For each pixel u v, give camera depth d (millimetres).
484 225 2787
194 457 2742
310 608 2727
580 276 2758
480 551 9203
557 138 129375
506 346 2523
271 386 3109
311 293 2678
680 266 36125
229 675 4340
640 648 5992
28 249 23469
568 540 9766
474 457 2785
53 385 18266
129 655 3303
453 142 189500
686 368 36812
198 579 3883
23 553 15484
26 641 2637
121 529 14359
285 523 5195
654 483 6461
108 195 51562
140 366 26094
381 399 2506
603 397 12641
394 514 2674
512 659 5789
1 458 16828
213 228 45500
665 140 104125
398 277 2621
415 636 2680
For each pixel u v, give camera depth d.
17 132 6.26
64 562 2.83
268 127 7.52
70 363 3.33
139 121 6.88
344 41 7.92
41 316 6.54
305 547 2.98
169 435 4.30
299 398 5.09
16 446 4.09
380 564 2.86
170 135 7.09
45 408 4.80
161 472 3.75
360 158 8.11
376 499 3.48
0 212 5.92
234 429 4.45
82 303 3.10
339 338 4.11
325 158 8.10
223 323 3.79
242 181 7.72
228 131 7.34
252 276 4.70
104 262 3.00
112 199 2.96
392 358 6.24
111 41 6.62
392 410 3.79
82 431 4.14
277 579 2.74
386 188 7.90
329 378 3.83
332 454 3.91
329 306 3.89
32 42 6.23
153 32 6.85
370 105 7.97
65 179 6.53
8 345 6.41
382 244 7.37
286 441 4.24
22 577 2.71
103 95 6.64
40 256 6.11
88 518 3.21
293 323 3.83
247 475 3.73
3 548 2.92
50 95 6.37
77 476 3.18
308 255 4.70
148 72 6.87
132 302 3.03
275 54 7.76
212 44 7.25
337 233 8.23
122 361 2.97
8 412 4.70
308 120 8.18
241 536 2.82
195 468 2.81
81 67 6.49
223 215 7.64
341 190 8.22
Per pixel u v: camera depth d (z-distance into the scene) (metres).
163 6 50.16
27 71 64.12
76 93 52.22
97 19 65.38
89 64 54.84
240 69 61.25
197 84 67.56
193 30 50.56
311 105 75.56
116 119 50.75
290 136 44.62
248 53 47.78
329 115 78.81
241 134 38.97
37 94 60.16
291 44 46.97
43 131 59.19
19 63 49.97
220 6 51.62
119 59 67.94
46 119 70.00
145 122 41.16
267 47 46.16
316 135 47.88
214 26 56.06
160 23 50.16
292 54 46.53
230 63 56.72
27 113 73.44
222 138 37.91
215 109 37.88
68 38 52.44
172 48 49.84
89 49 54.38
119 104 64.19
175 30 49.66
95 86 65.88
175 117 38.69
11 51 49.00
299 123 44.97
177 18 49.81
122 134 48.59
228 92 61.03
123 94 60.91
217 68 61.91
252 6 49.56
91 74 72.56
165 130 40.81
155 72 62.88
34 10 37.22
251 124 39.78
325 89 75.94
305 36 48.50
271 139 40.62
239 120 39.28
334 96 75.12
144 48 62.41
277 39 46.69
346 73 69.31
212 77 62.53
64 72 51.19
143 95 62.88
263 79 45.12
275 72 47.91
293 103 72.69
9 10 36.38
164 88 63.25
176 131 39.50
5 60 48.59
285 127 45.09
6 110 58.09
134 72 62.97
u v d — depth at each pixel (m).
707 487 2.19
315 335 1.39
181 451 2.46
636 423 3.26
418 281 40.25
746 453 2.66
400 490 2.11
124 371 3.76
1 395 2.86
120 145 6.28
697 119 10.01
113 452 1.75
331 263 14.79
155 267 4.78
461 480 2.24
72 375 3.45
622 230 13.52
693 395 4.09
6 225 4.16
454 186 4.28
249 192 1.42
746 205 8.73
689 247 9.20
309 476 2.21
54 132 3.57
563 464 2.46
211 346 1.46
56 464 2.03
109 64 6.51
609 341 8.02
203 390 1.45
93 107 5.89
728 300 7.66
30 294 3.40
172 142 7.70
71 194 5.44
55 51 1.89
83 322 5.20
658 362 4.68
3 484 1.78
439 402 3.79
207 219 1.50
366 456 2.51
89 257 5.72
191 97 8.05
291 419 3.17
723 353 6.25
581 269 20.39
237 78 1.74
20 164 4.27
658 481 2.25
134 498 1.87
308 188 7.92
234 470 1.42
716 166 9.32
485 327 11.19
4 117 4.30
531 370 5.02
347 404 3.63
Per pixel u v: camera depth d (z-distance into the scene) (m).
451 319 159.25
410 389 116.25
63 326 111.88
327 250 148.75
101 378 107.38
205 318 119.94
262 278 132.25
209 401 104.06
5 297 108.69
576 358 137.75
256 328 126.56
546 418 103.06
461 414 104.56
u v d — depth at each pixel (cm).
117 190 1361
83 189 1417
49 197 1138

============================================================

* _WHAT YOU HAVE TO DO_
Give the number of lines in the data that include the string "distance", please, and nothing else.

* _YOUR RESPONSE_
2